Только вот Костя становится опаснее с каждым днем, мне страшно. Он постоянно угрожает, что если я уйду от него, то сделает так, что Максика выгонят из летного. А если я буду рассказывать людям о том, что он со мной делает, то определит меня в психушку. А это его надо в психушку, если он уже не ограничивается руками, а даже хватается за нож. Грозился сбросить с балкона. А что тогда с Ванечкой будет? Может все-таки сбежать?



Константин Сергеевич, летчик.

Ночь, рейс завершен, следующий послезавтра. Можно ехать домой, но я останусь до утра здесь, в зале ожидания. Не хочу тревожить Катю. Она сейчас спит, лицо во сне спокойное, красивое и расслабленное, рядом сопит Ванечка, сын. Его ночью не разбудишь, хоть из пушки стреляй, очень крепкий сон. А вот Катя, если я рядом, спит очень чутко, нервно, барахтается на поверхности сна, вздрагивает.
Это началось после рождения сына. Беременность проходила легко, несмотря на то, что Кате было уже тридцать пять тогда. Мы были очень счастливы, ждали девочку. А родился сын, Иван. Роды были тяжелые, с осложнениями, жена мучалась больше десяти часов, я метался по больнице, сходил с ума от бессилия потерять ее, потерять свою любовь. Все закончилось хорошо, но через несколько дней, когда Катя с ребенком уже была дома, я впервые поймал на себе ее странный, чужой взгляд. Настороженный, недоверчивый, тяжелый.
Она менялась постепенно, поначалу это было совсем незаметно, редкие эпизоды.

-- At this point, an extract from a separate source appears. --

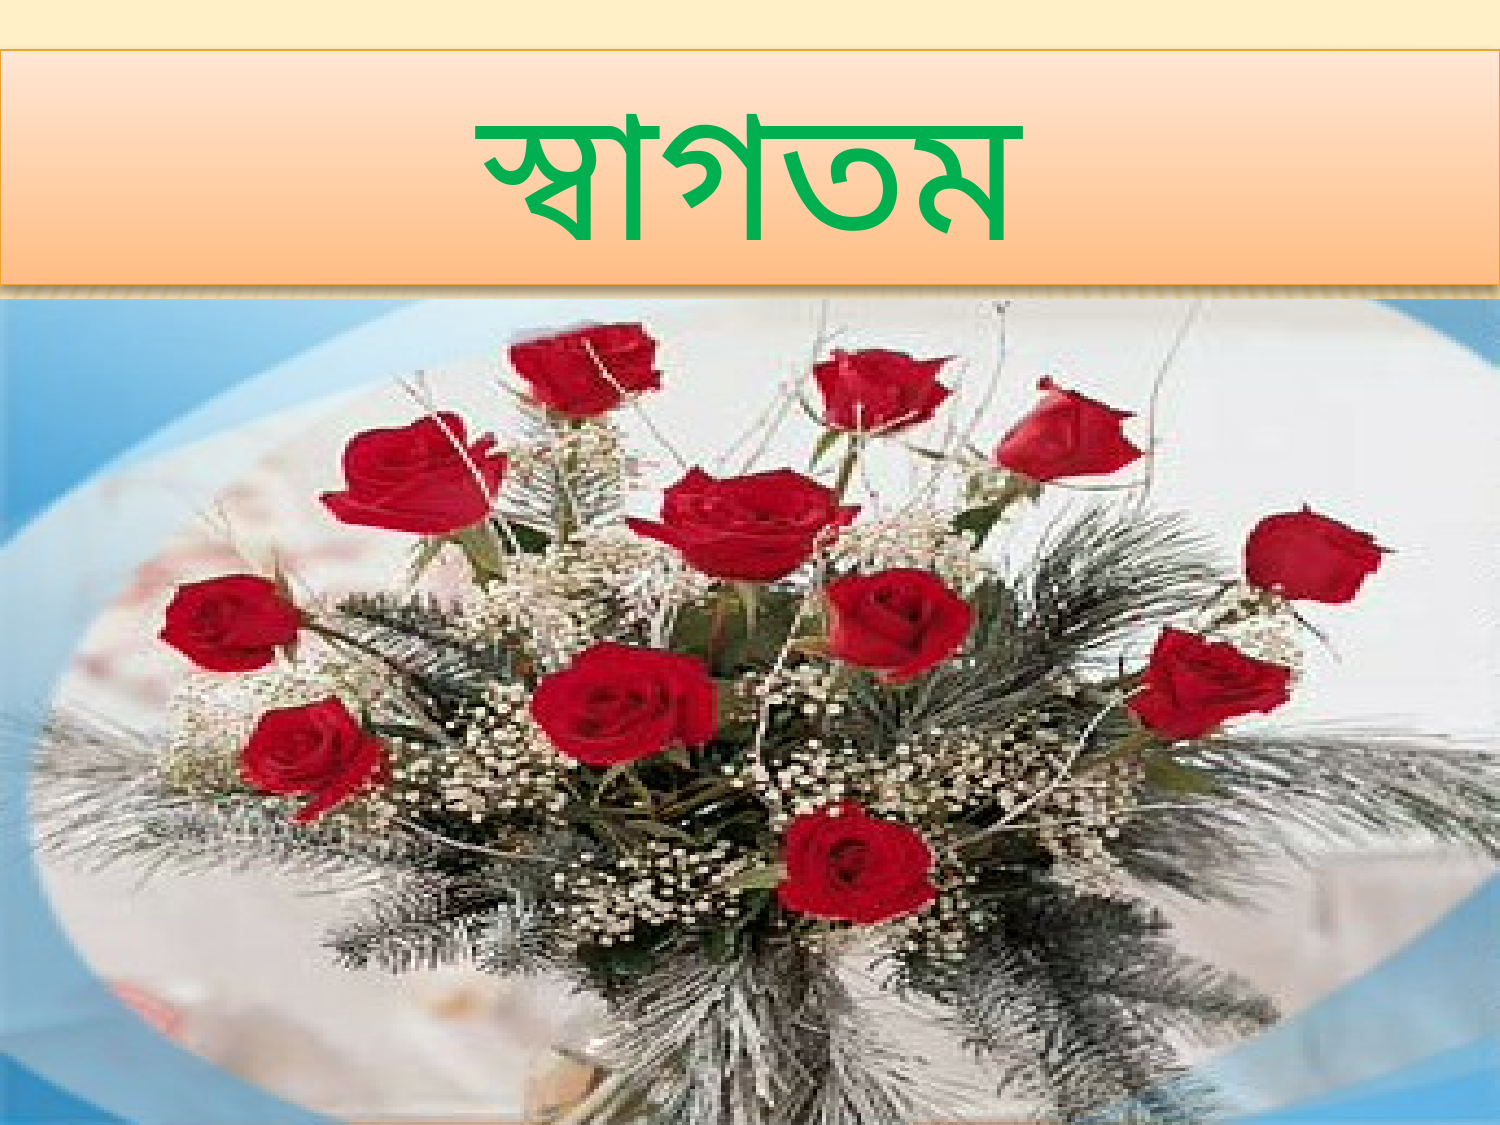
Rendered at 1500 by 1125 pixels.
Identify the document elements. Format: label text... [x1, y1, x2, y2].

text_box স্বাগতম [0, 49, 1500, 285]
picture [0, 299, 1500, 1125]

Я списывал это на сложности быта с маленьким ребенком, хотя я тогда взял отпуск, все время проводил дома. Максима на лето отправили к моей матери.
Я сам готовил еду, убирал, гулял с малышом. Катя все чаще стала избегать совместных прогулок, настояла на том, чтобы я спал отдельно, в другой комнате, чтобы она могла спокойно кормить Ванечку по ночам. Она все реже и реже стала смеяться, стала странно реагировать на мои слова. Сжималась, когда я появлялся, опускала глаза, поднимала плечи, втягивала голову.

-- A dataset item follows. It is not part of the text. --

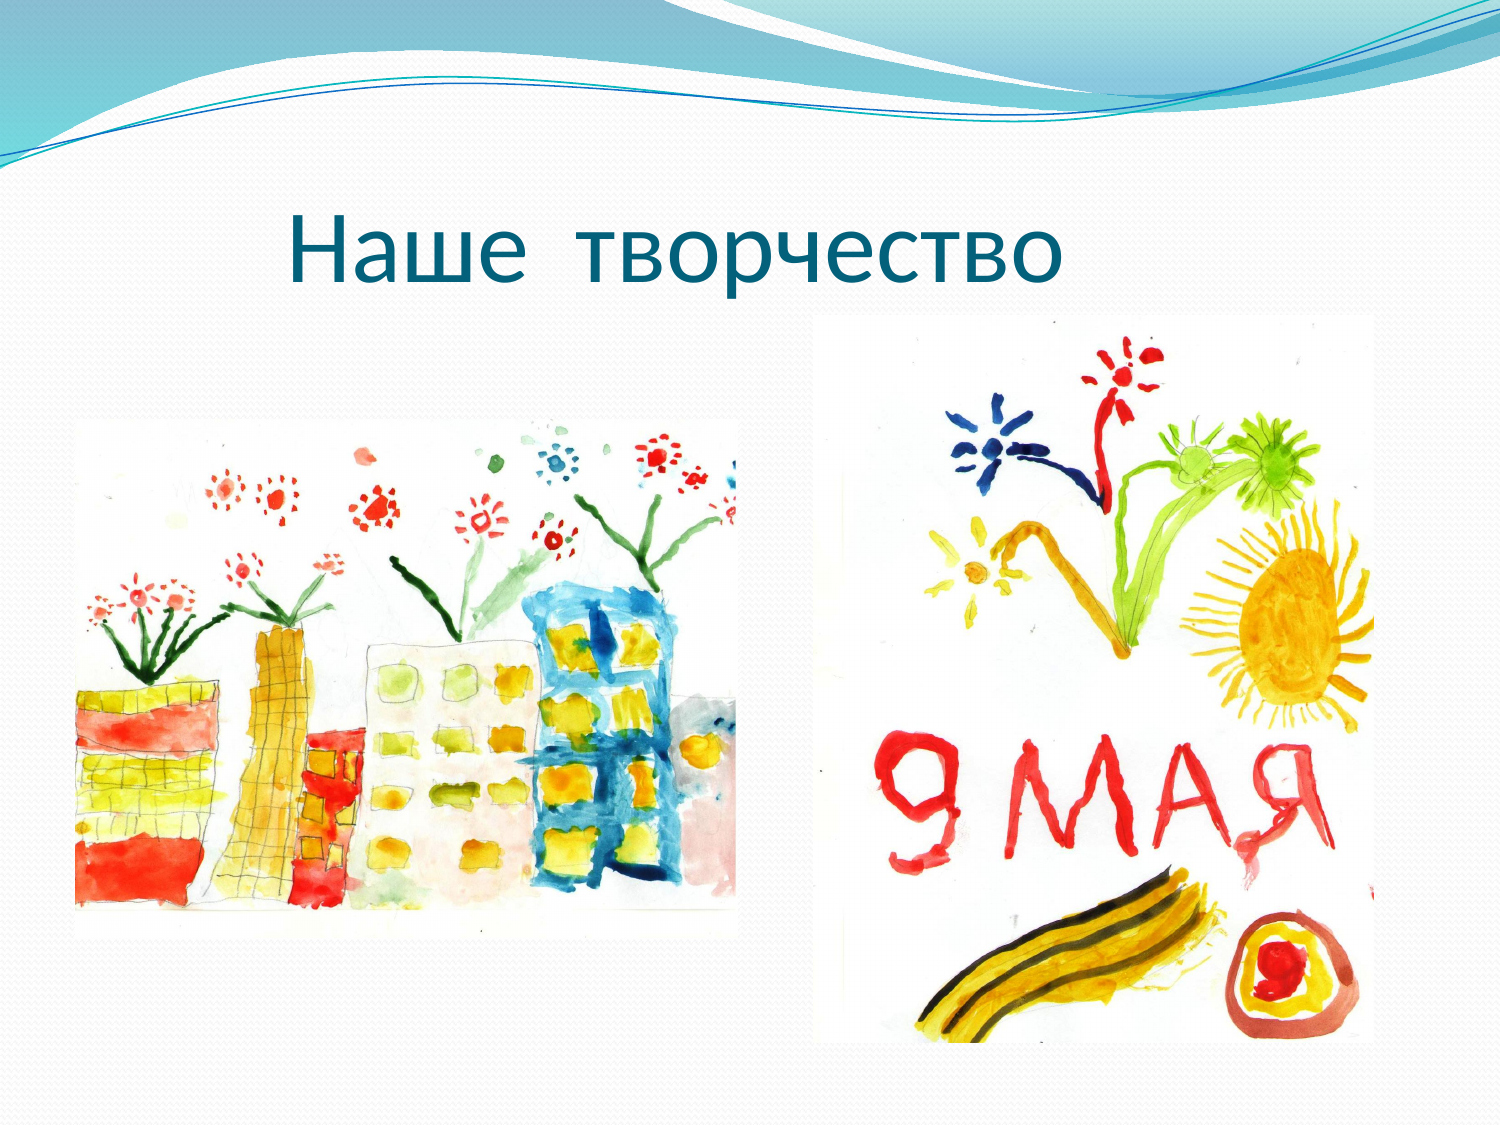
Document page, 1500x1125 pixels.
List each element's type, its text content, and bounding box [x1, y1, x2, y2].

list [74, 419, 738, 938]
title Наше творчество [75, 115, 1425, 303]
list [813, 314, 1374, 1043]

Когда через два месяца закончился мой отпуск, Катя, как мне показалось, была только рада, что я стал опять подолгу не бывать дома.
Я нанял домработницу, Ирину. Жена восприняла это равнодушно, как будто и не заметила, что в дом стала приходить женщина, убирать, готовить, стирать и гладить вещи. Еще через несколько месяцев поставил камеры на кухне и в спальне, Катя о них не знала. Я боялся за сына, но с ним жена вела себя абсолютно нормально - любящая, ласковая, нежная. Она подолгу говорила с ним, маленьким, пела ему, заботилась, кормила.
При том, что она все больше и больше отдалялась от меня, она оставалась довольно общительной с соседями, со знакомыми. Близких подруг у нее не было, мать давно умерла, отца и не знала. Временами мне казалось, что это я схожу с ума, ведь поначалу, никто, кроме меня, не замечал ничего необычного за Катей. Но чем дальше, тем становилось хуже. Она перестала следить за собой, не пользовалась косметикой, редко мыла волосы. Ходила в одной и той же одежде неделями. Я возил ее в магазины, ей ничего не нравилось, пробовал покупать одежду на свой вкус, Катя складывала ее в шкаф, привычно натягивая заношенную кофту. Иногда я находил новые вещи в пакетах с мусором, если домработница не успевала его вынести. Купил ей как-то кроссовки, изрезала их ножом, искромсала чуть ли не в лоскуты, сложила обратно в коробку.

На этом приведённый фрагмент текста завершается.